(Electronic design files)
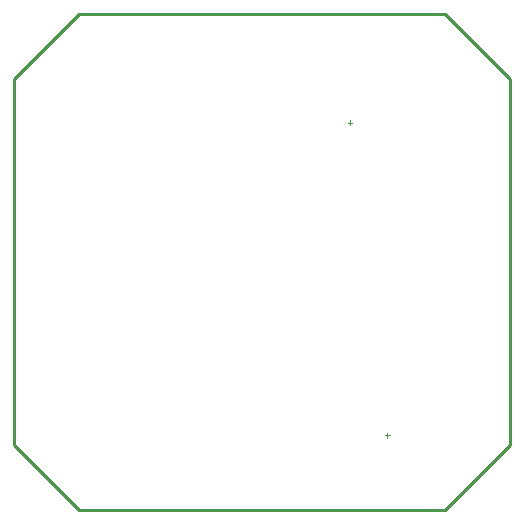
<source format=gm1>
G04*
G04 #@! TF.GenerationSoftware,Altium Limited,Altium Designer,19.1.8 (144)*
G04*
G04 Layer_Color=16711935*
%FSLAX25Y25*%
%MOIN*%
G70*
G01*
G75*
%ADD13C,0.00394*%
%ADD16C,0.01000*%
D13*
X123713Y24905D02*
X125287D01*
X124500Y24118D02*
Y25693D01*
X111213Y129095D02*
X112787D01*
X112000Y128307D02*
Y129882D01*
D16*
X143701Y165354D02*
X165354Y143701D01*
X143701Y0D02*
X165354Y21654D01*
X165354D01*
X0D02*
X21654Y0D01*
X0Y143701D02*
X21654Y165354D01*
Y165354D01*
X0Y21654D02*
Y143701D01*
X21654Y165354D02*
X143701D01*
X165354Y21654D02*
Y143701D01*
X21654Y0D02*
X143701D01*
M02*

</source>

Problem statement: Please make your reply exactly the lines from the one containing "G04 #@! TF.GenerationSoftware,Altium" through the end of the entries above, and nothing more.

Response:
G04 #@! TF.GenerationSoftware,Altium Limited,Altium Designer,19.1.8 (144)*
G04*
G04 Layer_Color=16711935*
%FSLAX25Y25*%
%MOIN*%
G70*
G01*
G75*
%ADD13C,0.00394*%
%ADD16C,0.01000*%
D13*
X123713Y24905D02*
X125287D01*
X124500Y24118D02*
Y25693D01*
X111213Y129095D02*
X112787D01*
X112000Y128307D02*
Y129882D01*
D16*
X143701Y165354D02*
X165354Y143701D01*
X143701Y0D02*
X165354Y21654D01*
X165354D01*
X0D02*
X21654Y0D01*
X0Y143701D02*
X21654Y165354D01*
Y165354D01*
X0Y21654D02*
Y143701D01*
X21654Y165354D02*
X143701D01*
X165354Y21654D02*
Y143701D01*
X21654Y0D02*
X143701D01*
M02*

</source>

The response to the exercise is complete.